When a already existing pointer is pushed in a stack, does its copy gets created?

Question

void deleteAllNodes ()
{
    stack <parentBranch *> mystack;

    // `trunk` is the existing head node
    mystack.push (trunk);

    cout << mystack.top ()->content;
}

In this case a "copy" of trunk gets pushed in the stack? So, does this means that at a time there are two trunks present in the memory?

Answer 1

No there is only one trunk but two pointers pointing to it.

This is the reason, Standard Library containers do not take ownership of deallocating memory of pointer members, because they cannot determine who actually owns the object being pointed to, the pointer which resides inside the container or the one which was used for push operation.

If you are using an pointer as container element, you are forced to do the manual memory management, it is up to the user to ensure the pointed to object remains valid.
This is the reason one should use smart pointers and not raw pointers with Standard Library containers, it saves you the manual memory management.

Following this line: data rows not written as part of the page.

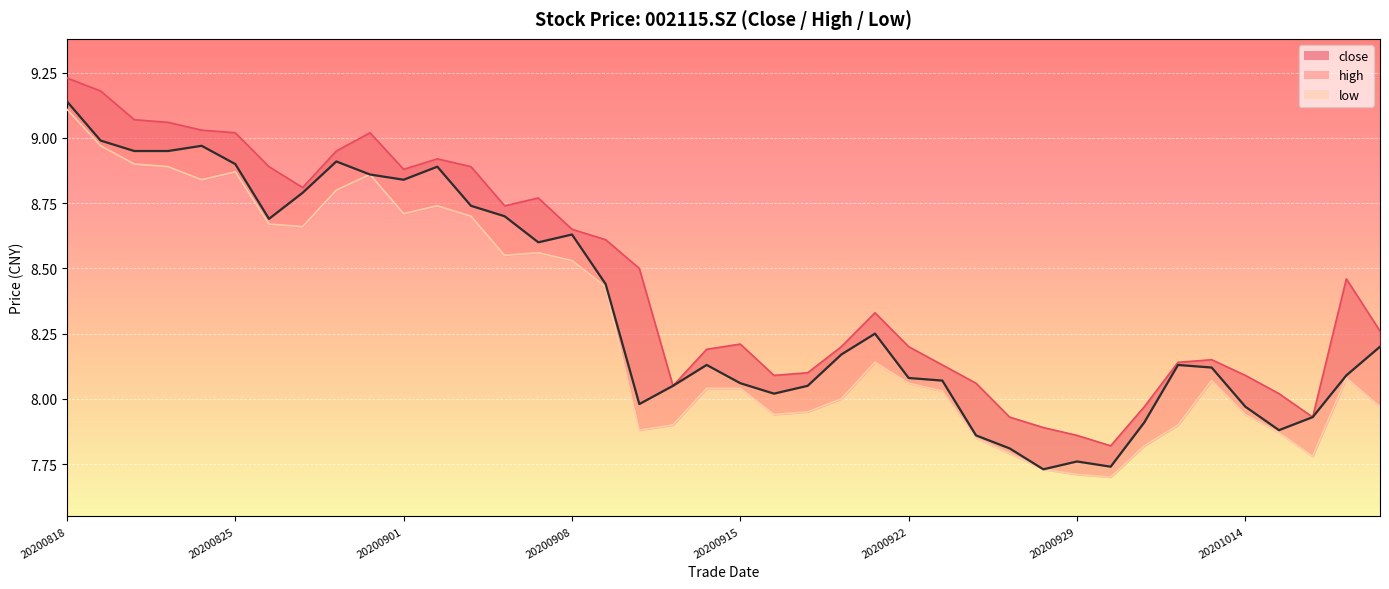

How many values in the low series exceed 8?

24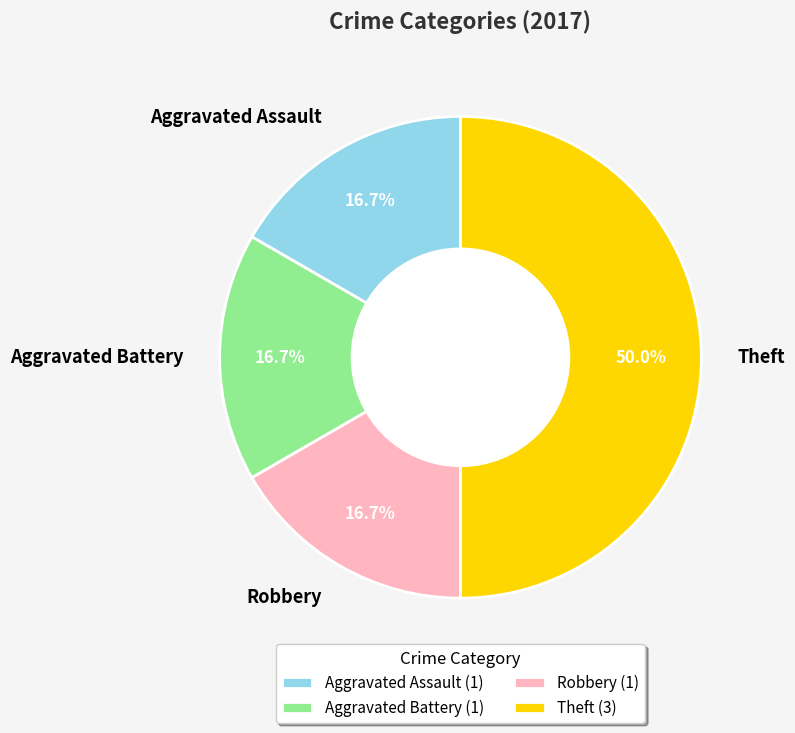

How many slices are in this pie chart?

4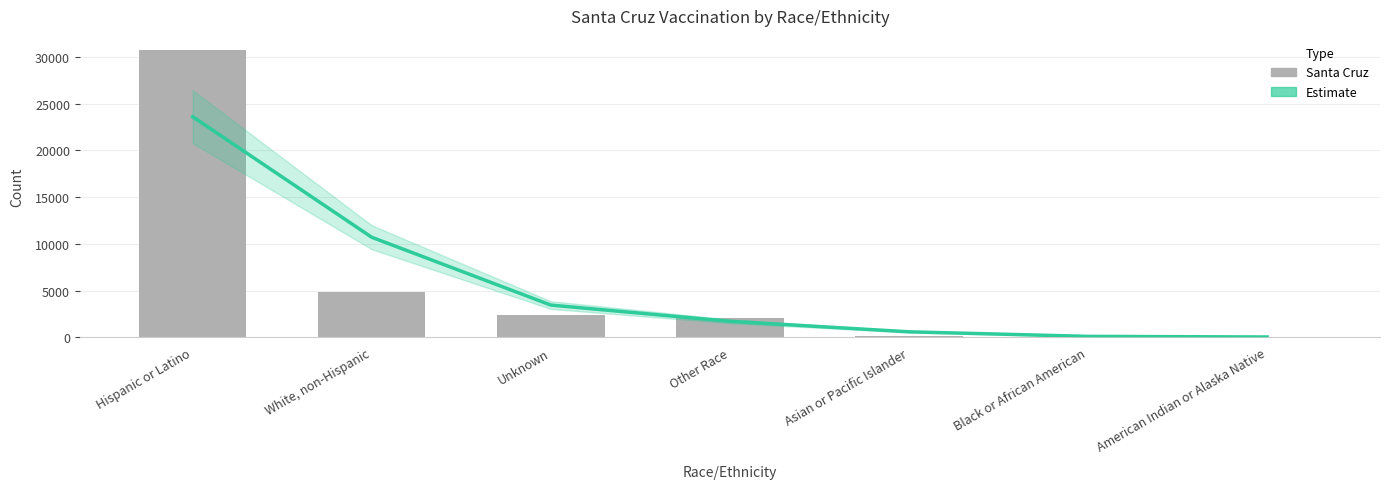

Which series changed the most between Other Race and Asian or Pacific Islander?

Santa Cruz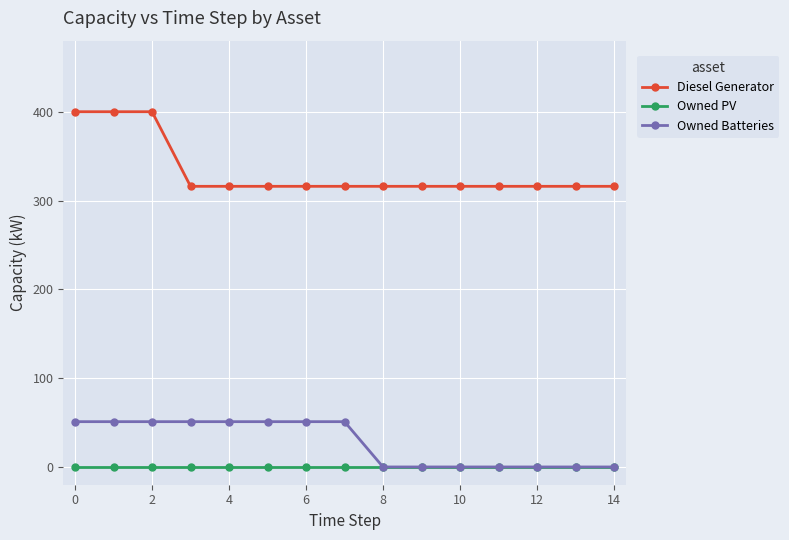

True or false: Diesel Generator and Owned Batteries cross at least once.

False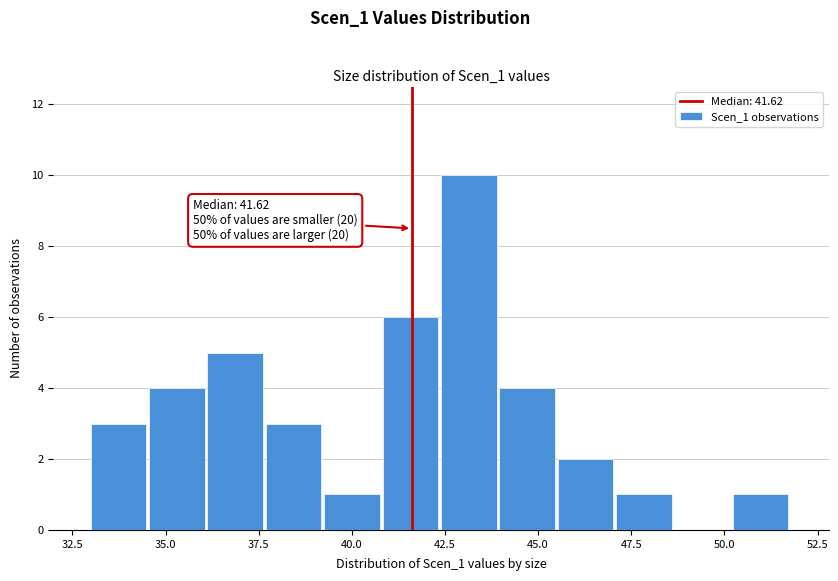

Around what value on the x-axis is the tallest bar? Give the approximate position of its centre, as read against the axis.

43.0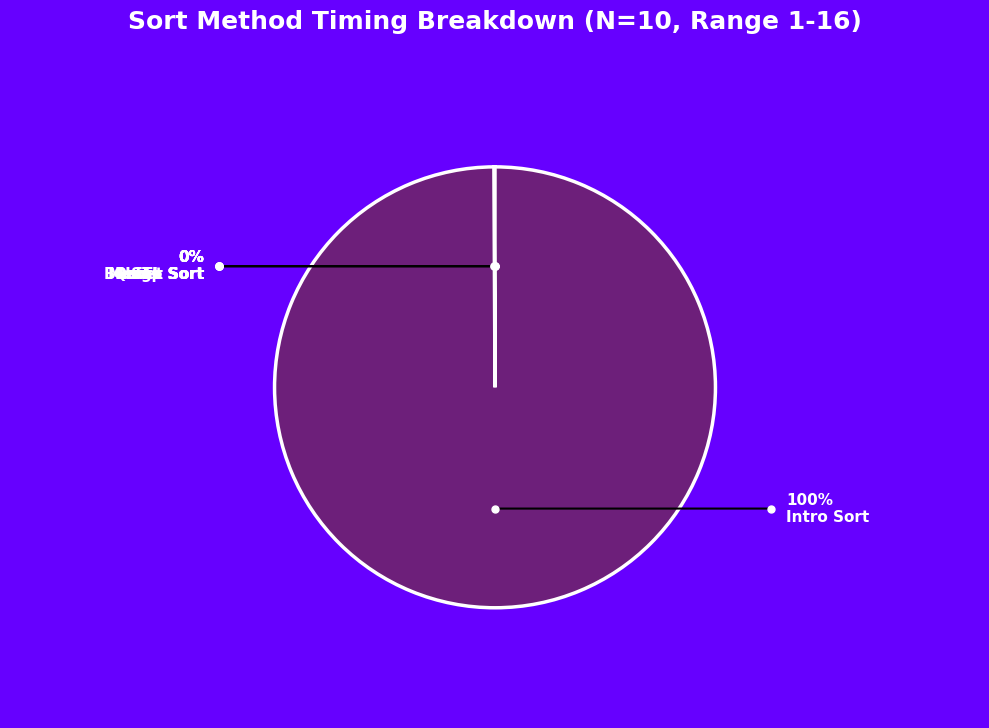

Is there a majority slice in this chart?

Yes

If the element being pushed in is not an pointer but an object then there will be two separate copies of the object, One which gets stored in the container and another which was used for push in to the container.

Answer 2

Nope. trunk points to an object, but isn't the object itself. Like a sign that reads "Car -->" next to a car. When you push trunk onto mystack, you don't get another car. You just get another sign pointing to the same car.

Woe be it if you drive the car off (i.e. delete trunk;). Then you'll have a whole bunch of signs that point to a car, but when someone comes along and tries to get in that car, they'll fall flat on their rear. All the signs pointing to the car will be liars.

Answer 3

A copy of the pointer gets pushed, but not a copy of the object it points to.